The recovery of realism?

We are back where we were in the mid-1930s. It is as clear today as it was then what must be done. The side that is committed out loud to the destruction of our civilization is still at disadvantage – strategically, diplomatically and morally — as Hitler, Mussolini and company were as late as 1937. Then as now, our elected leaders were fearful of taking necessary actions to turn around the advantage/disadvantage scale. Fear of the appearance of “warmongering” inspired them to pretend not to notice when Hitler violated the most solemn international agreements by occupation of the Rhineland (1936), at a time when, as archives from the German side have made abundantly clear, Hitler would have been quickly toppled by the leaders of his own armed forces had the armies and air-forces of the major western nations acted with modest force.

Today, we find the clearest analogies to Hitler’s provocations of the mid-thirties in the defiant behaviour of Iran and her allyNorth Korea. As well, Iran, alongside other more “respectable” principals such as Saudi Arabia and her oil-rich neighbours, is busy enabling a range of terrorist extreme-Islamist entities dedicated to destroying the advantages of ourselves and our allies and preparing us for the global victory of Islam.

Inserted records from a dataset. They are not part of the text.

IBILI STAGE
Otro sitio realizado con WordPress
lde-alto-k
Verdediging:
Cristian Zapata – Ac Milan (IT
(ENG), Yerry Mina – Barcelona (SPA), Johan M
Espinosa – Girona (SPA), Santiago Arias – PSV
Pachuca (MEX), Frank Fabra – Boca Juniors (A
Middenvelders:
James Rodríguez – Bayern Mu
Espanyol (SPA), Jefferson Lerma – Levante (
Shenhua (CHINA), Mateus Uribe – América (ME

Israel has never had the luxury of ignoring what world opinion concludes about the activities that she pursues in the name of self-defense. Israel seems to be most vulnerable of all, because it is physically closest. But this is a relative matter and will become irrelevant when North Korea and Iran become fully equipped with the longest-range missiles and nuclear and chemical and biological weapons of mass destruction or when the Islamization of  such presently wobbly regimes as those of Syria, Libya, Tunisia, Mali, Algeria, and Egypt is completed.

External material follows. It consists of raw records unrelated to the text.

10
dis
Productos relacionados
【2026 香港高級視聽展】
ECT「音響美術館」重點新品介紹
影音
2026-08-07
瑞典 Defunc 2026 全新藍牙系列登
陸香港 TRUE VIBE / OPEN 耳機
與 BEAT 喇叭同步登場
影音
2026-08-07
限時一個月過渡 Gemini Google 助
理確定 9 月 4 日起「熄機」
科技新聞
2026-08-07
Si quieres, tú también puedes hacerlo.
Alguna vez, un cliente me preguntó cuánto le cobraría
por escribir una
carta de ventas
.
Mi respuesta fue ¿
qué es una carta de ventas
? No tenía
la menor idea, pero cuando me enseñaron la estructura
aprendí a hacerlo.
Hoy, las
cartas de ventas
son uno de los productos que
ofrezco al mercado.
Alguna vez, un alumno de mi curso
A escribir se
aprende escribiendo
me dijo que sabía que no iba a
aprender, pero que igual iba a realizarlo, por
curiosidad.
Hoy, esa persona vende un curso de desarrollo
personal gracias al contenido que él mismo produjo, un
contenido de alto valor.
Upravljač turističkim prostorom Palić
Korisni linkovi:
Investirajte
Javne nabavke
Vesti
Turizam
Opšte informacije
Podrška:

Israel for the moment has the advantage over us of not being free to ignore the imminence of this threat. By the time that our governments and our public are able to see that we are all equally under threat, it will be too late. In the meanwhile, there is double-mindedness on the part of the American government and other Western governments with respect to Israel’s readiness to act unilaterally against the threat that hangs over all of us. The small corner of the mind that remains capable of rationality cannot fail to appreciate the benefits to all of us of what Israelhas done by her pre-emptive actions against Syria, including the air strikes of 1981, 2007 and 2013.

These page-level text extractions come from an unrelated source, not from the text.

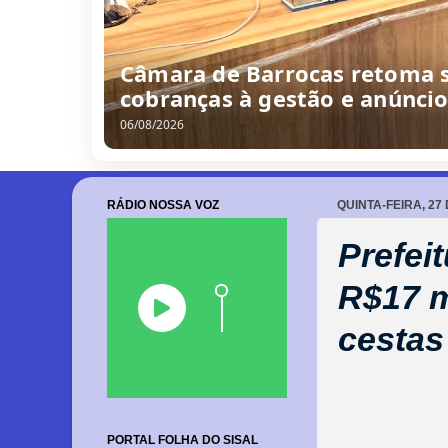
Câmara de Barrocas retoma s
cobranças à gestão e anúnci
06/08/2026
RÁDIO NOSSA VOZ
QUINTA-FEIRA, 27
Prefei
R$17 m
cestas
PORTAL FOLHA DO SISAL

It is time to admit that there are no grounds for honest idealism about the Arab Spring. It is time to admit that there is nobody and nothing on the horizon with whom our governments can negotiate as moral equals. It is time for a return to realism. It is time to admit the need to put to effect our present advantages in political, military and moral resource to prevent the enemies of civilization proceeding further in their dedication to our destruction. A necessary first step towards this end is for our political leaders to brace themselves against the forces of political correctness and announce their solidarity with Israel.